Sunday, February 06, 2011

Big Day

hey all,

So the big day is tomorrow. NHK is coming in and they will be filming. I'm really looking forward to next week ending, actually. Work has been going well, but this TV special has added a lot of unneeded and unwanted stress to everyone's lives. Luckily, I also have next weekend off. In fact, Friday is a national holiday, so I have a 3 day weekend.

This weekend was pleasant. I got to skype with a lot of my family, finally caught up with a couple friends, and even went indoor rock climbing. I also took some clothes in to the tailor to get a button reattached to a shirt, and to have some frayed edges and rips fixed in two pairs of dress pants. Sunday was apartment shopping. We looked at an area in between Tokyo and Yokohama, but the station's design would have been really inconvenient for us to use the train line we need to use, plus the area that would have made it convenient to use that line was not too convenient.

To understand more about why we have kind of lost interest in that area, you need to remember two things that I've mentioned here before. The first is reikin (礼金, for those who can read Japanese or who have Japanese enabled on your computer). This term pisses me off. It is often called "gift money," but it literally means something closer to "celebration money." I'm sure if I had convinced some poor sap to fork over 1-2 months worth of rent for no reason, I'd be celebrating too, but as the poor sap being forced to fork that over, I don't really see it that way. There is also shikikin (敷金), which is key money. This is usually 1-3 months rent.

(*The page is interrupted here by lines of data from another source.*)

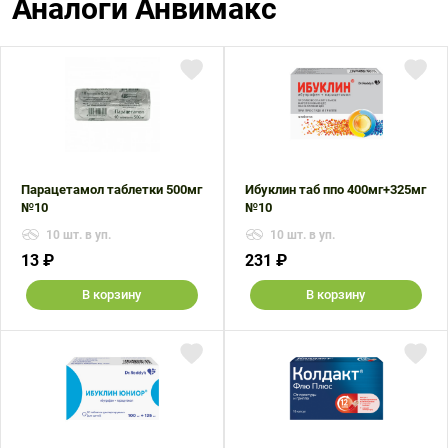
Аналоги Анвимакс
Парацетамол таблетки 500мг
Ибуклин таб ппо 400мг+325мг
№10
№10
10 шт. в уп.
10 шт. в уп.
13 ₽
231 ₽
В корзину
В корзину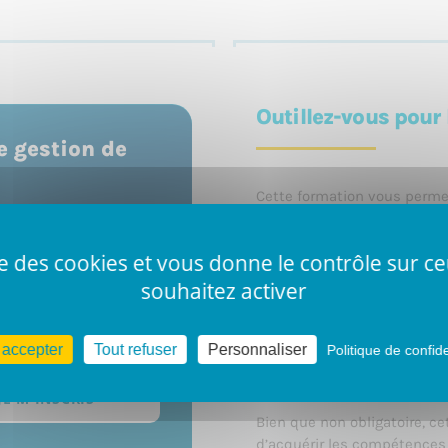
Outillez-vous pour
e gestion de
Cette formation vous perme
réussir votre activité comm
ise des cookies et vous donne le contrôle sur 
Les aspects financiers, fisc
de vous outiller au mieux p
souhaitez activer
Depuis le 15 janvier 2024, i
 accepter
Tout refuser
Personnaliser
Politique de confide
de gestion de base pour exe
Bruxelles-Capitale.
JE M'INSCRIS
Bien que non obligatoire, ce
d’acquérir les compétences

So let's say you find a really nice place: good area, the building is not too old, flooring is solid wood, kitchen is spacious, etc. The rent is $700. You think to yourself Wow! That's a find! You look at the fees, and you gasp. The key money is 2 months, and the gift money is also 2 months. So although the rent is really cheap, to move in you have to pay $2800 up front. And you'd better like the place a lot, because the contract will be for 2 years, and at the end of two years, you will not get a single cent of that $2800 back. That is what we encountered at the first station. Although the rent itself was not too bad for most places, the fees were.

At the second station, we had more luck. Larger apartments for lower rent, and lower fees (gift money only 1 month, key money only one month). For me the second area would be pretty nice. Actually closer to where I work than I live right now, plus all the extra space, etc. My rent would actually be less than what I'm paying at my guesthouse, and I don't even get my own bathroom, kitchen or shower here. The problem is that Michi would have to find a job here in Yokohama, or face 50 minute commute on crowded and frequently delayed trains.

After apartment shopping, I gave in and on the way home bought some chicken, pineapple, ketchup, red pepper, onion, and vinegar. Can you guess what I made? That's right: sweet and sour chicken. Kinda a pain in the butt: you chop the chicken, dredge in flour+spices, then deep fry. The sauce is made by frying sliced carrots, onion, red pepper, garlic, and ginger, then adding pineapple, ketchup, vinegar, sugar, and cornstarch. I don't have an efficient way of saving the oil used by deep frying, so a lot of it gets dumped down the drain instead of going back into the bottle, and then you have to wash the cutting board, a bowl for dredging the chicken, a bowl for storing the cooked chicken, plus two pots (one for the sauce, and one for deep frying the chicken), and the knife. This may not seem like a lot, but the kitchen is small and I'm cooking by myself after all. I'm used to cooking things like spaghetti, curry, and mapo tofu, which basically require one pot, one knife, and one cutting board.

I had wanted to make a version using tofu (which you can get by the pound for about a dollar here (OK, OK, 400g for about 100 Yen, but nobody outside of Japan would understand that)) by Alton Brown, but his version just seems wrong. It calls for 2 pounds of tofu, 3 cups of ketchup, 2 cups of vinegar, 2 cups of pineapple, and all the other portions are similarly big. It calls for a lot of sugar, and even honey. Plus you have to marinate the tofu overnight, and I don't have big enough or even just enough tupperware containers to store all the food it would make.

I made a pretty passable version just by winging it. In any case, I have two large cases of mapo tofu for lunch for the next week, plus at least one more dinner's worth of sweet and sour chicken left over, so I'll be eating well the next few days.

Next weekend should be pretty exciting. We're planning on using the 3 day weekend to take a rock climbing lesson from the teacher who taught us how to multi-pitch climb, and have him teach us how to use protection. Yes, yes, stop laughing. In climbing, this means show us how to use things like cams, hexs, and nuts while climbing. We also have a trip planned in the same area to see an inactive volcano. They hold a yearly ceremony where they burn all the grass off the mountain to allow new grass to grow, and the plan is to see that and if we can, climb it before they burn it to see the dawn from the top.